Jonas P. DeMuro is a freelance reviewer covering wireless networking hardware.

  • blackmagnum
    I am waiting for Apple to update their cheaper Airport Express base station to AC bandwidth. The current one gave me no proplem at all for various types and brands of wifi adaptors.
    Reply
  • marraco
    I have a linksys router and a huawei. I also have some laptops with internal WiFi plaques, some USB WiFi dongles, and many phones and tablets..

    The huawei dongle works well with the huawei router, and so does SOME internal WIFi plaques.

    On the lynksys router, MOST internal WiFi plaques work better, but not all, and not all the USB devices.

    Worse, everything changes when many devices are added to the network, like a large number of laptops, phones, tablets which the family, friends and neighbors overlap, accessing my network or other networks I don't use.

    At this moment IssiDer shows 2 dozen devices at reach of my PC, and I don't have any control over them.

    So, I never trust Tomshardware reviews. They don't test WiFi equipment against a variety of different devices, and they don't check for interference from other networks, and under different channels.

    The focus tends to be over performance in isolated and controlled state, but that says little or nothing about real world behavior.

    When the air gets filled with other networks, and many different devices are connected to the router, robustness is far more valuable than pure speed.

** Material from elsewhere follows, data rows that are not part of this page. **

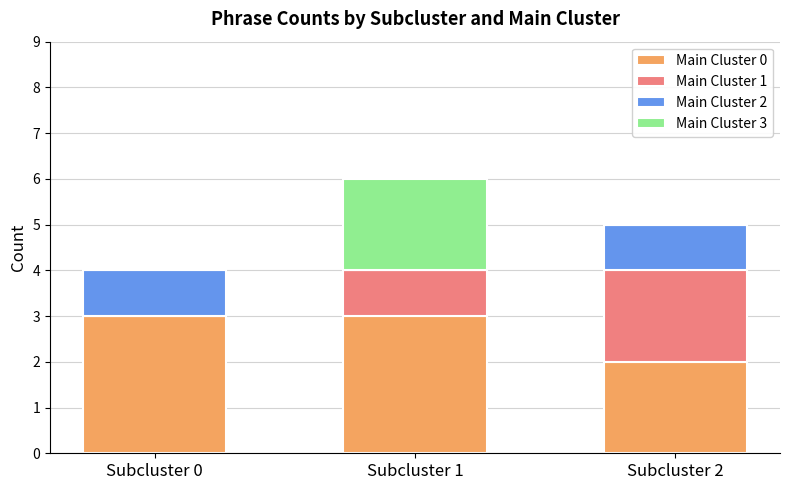

The Main Cluster 0 series shows 2 at Subcluster 0. True or false?

False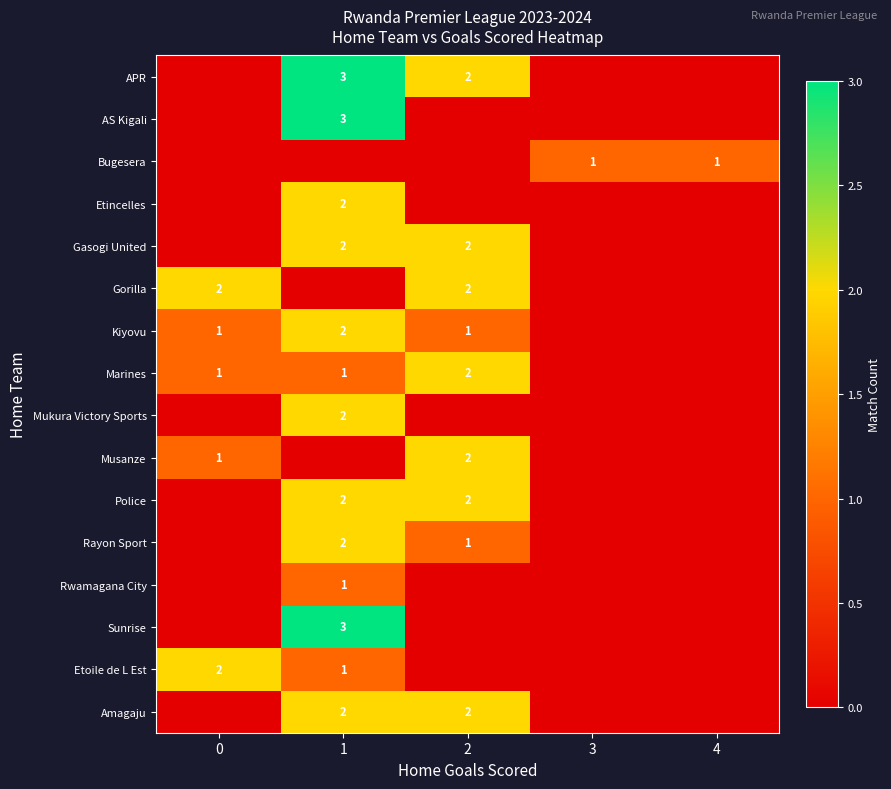

At which category is the sum across all series the highest?

1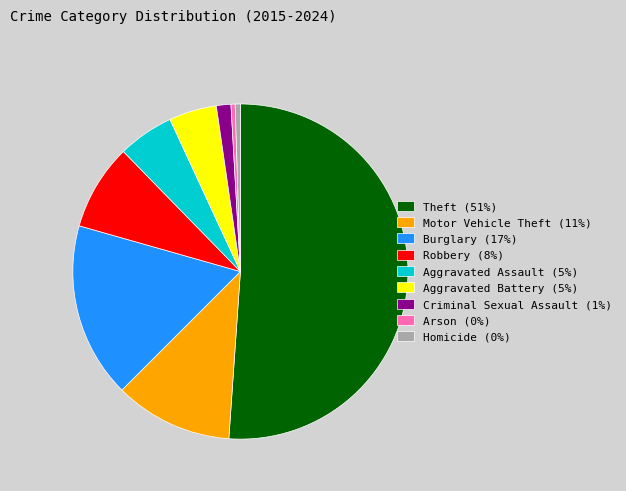

Count the number of slices in the pie.

9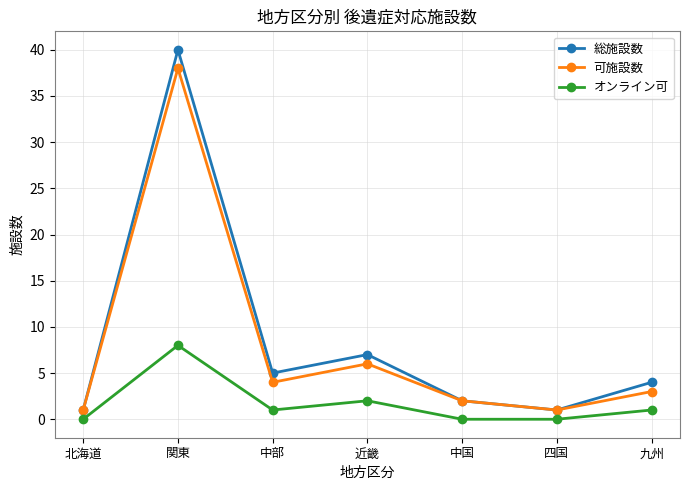

What position from the right is 北海道?

7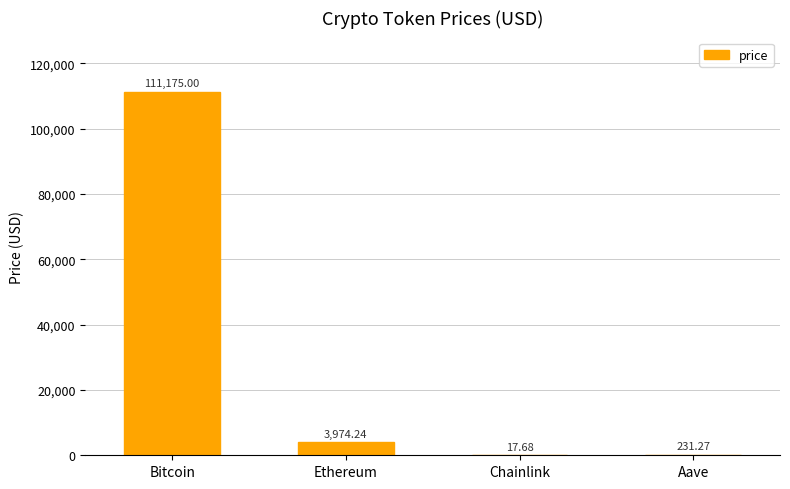

Which label corresponds to the largest value in the chart?

Bitcoin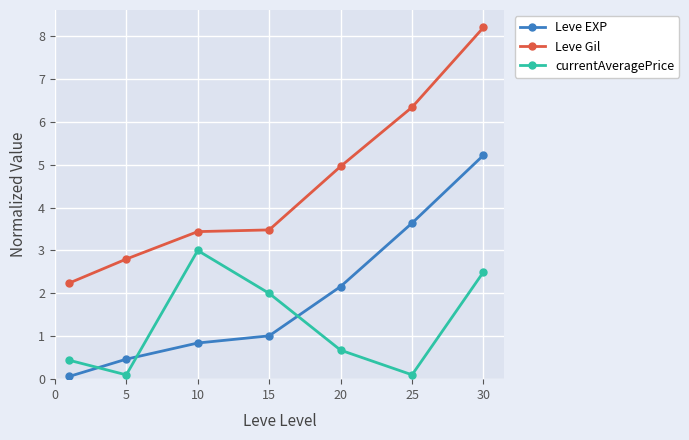

True or false: Leve Gil has more than 2 points higher than both neighbors.

False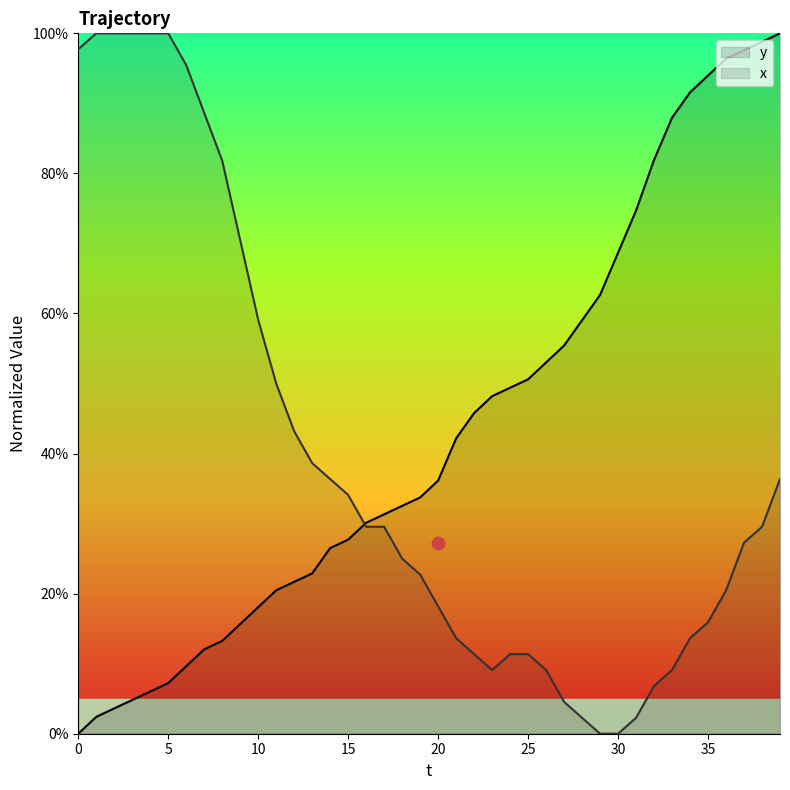

Is the value of x at 33 greater than the value of y at 22?

No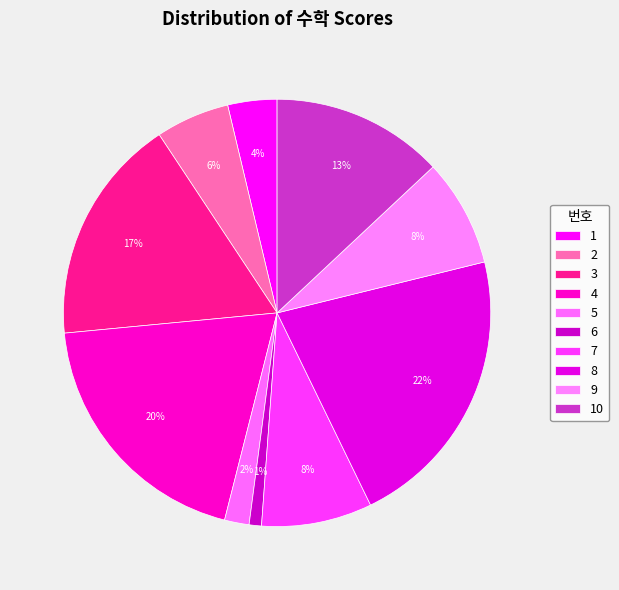

To the nearest percent, what is the average slice percentage?

10%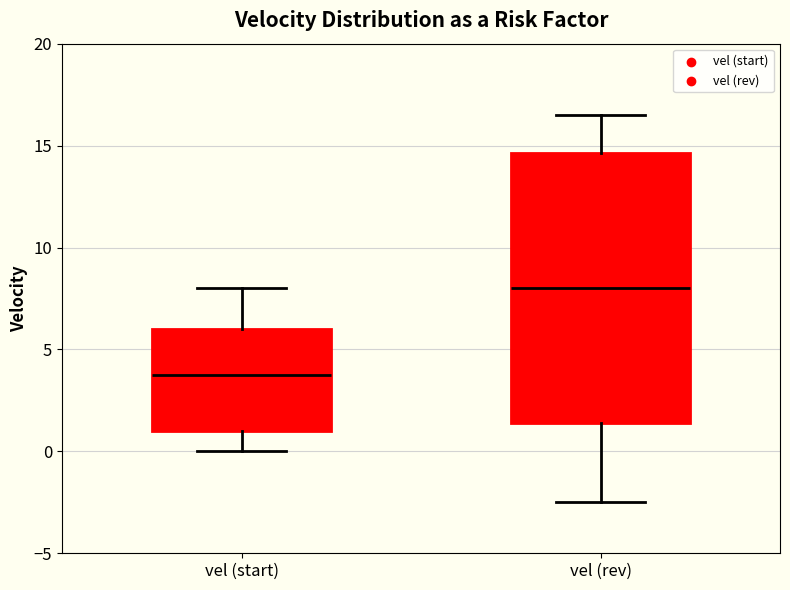

Reading left to right, read every box against the y-axis: the position of its median line, the range the box covers, and the ends of its whiskers. The values are not printed on the chart, so give them approximately, as read against the axis.

vel (start): median 4.0, box 1.0 to 6.0, whiskers 0.0 to 8.0
vel (rev): median 8.0, box 1.5 to 14.5, whiskers -2.5 to 16.5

    Also, it does not matter if a specific router performs best with the non disclosed device inside the laptop used by tomshardware for benchmarking, because I may have a different WiFi plaque, and different WiFi USB dongles.
    Reply
  • Foxlife
    Please keep in mind and add to test methodology the fact that those usb dongles eat up cpu usage, in some case quite significantly vs integrated (within the laptops themselves) solutions.
    Reply
  • tsnor
    Foxlife said "Please keep in mind and add to test methodology the fact that those usb dongles eat up cpu usage, in some case quite significantly vs integrated (within the laptops themselves) solutions."

    I'm surprised by this, given the internal wifi solutions are typically simply mini pci cards. Do you have any references ?

    ---

    I'm looking forward to the actual test results! The test procedures look good.
    Reply
  • dthx
    Nice article. I do appreciate the transparency on your testing methods.
    It is just one way of testing and my experience with some brands that I'll avoid to buy at all cost often differs from your test results. For example, I always had bad luck with anything d-link makes.
    But nothing's perfect in this world, especially when playing with radio waves, So although your methodology will never be 100% accurate due to possible interference from the neighbourhood and maybe the microwave oven of your kitchen, I'd rather choose your methodology (close to the real life usage) over any tests done in specialized labs with all tests executed inside a Faraday cage.
    Reply
  • getochkn
    Why does your picture not show the 2 end antenna's at 45 degree angles like you said you did?
    Reply
  • willy481
    I think most people would rather not have to buy an external WiFi dongle for their laptop or NUC - double whamy as as pay twice to lose 1 port, so are you able to test the most popular mPCIe WiFi-AC cards that laptop makers typically include, in particular the Intel Dual Band Wireless-AC 7260 and its recent replacement the 7265 ?. I realise this not as simple as testing external dongle due the fact laptops dont all use identical antenna designs - so just test in a laptop that uses a typical antenna design -better than nothing; perhaps also test the popular D54250 NUC which uses the above 7260 - think all Intel NUCs use similar box & dual internal antenna
    Reply
  • EdJulio
    Why does your picture not show the 2 end antenna's at 45 degree angles like you said you did?

    The cart is designed to be mobile so it got shifted around during testing. Plus we're constantly switching routers around. The pic caught the cart on an off-day. I swapped out the old pic with a new one. Thanks for the note!!!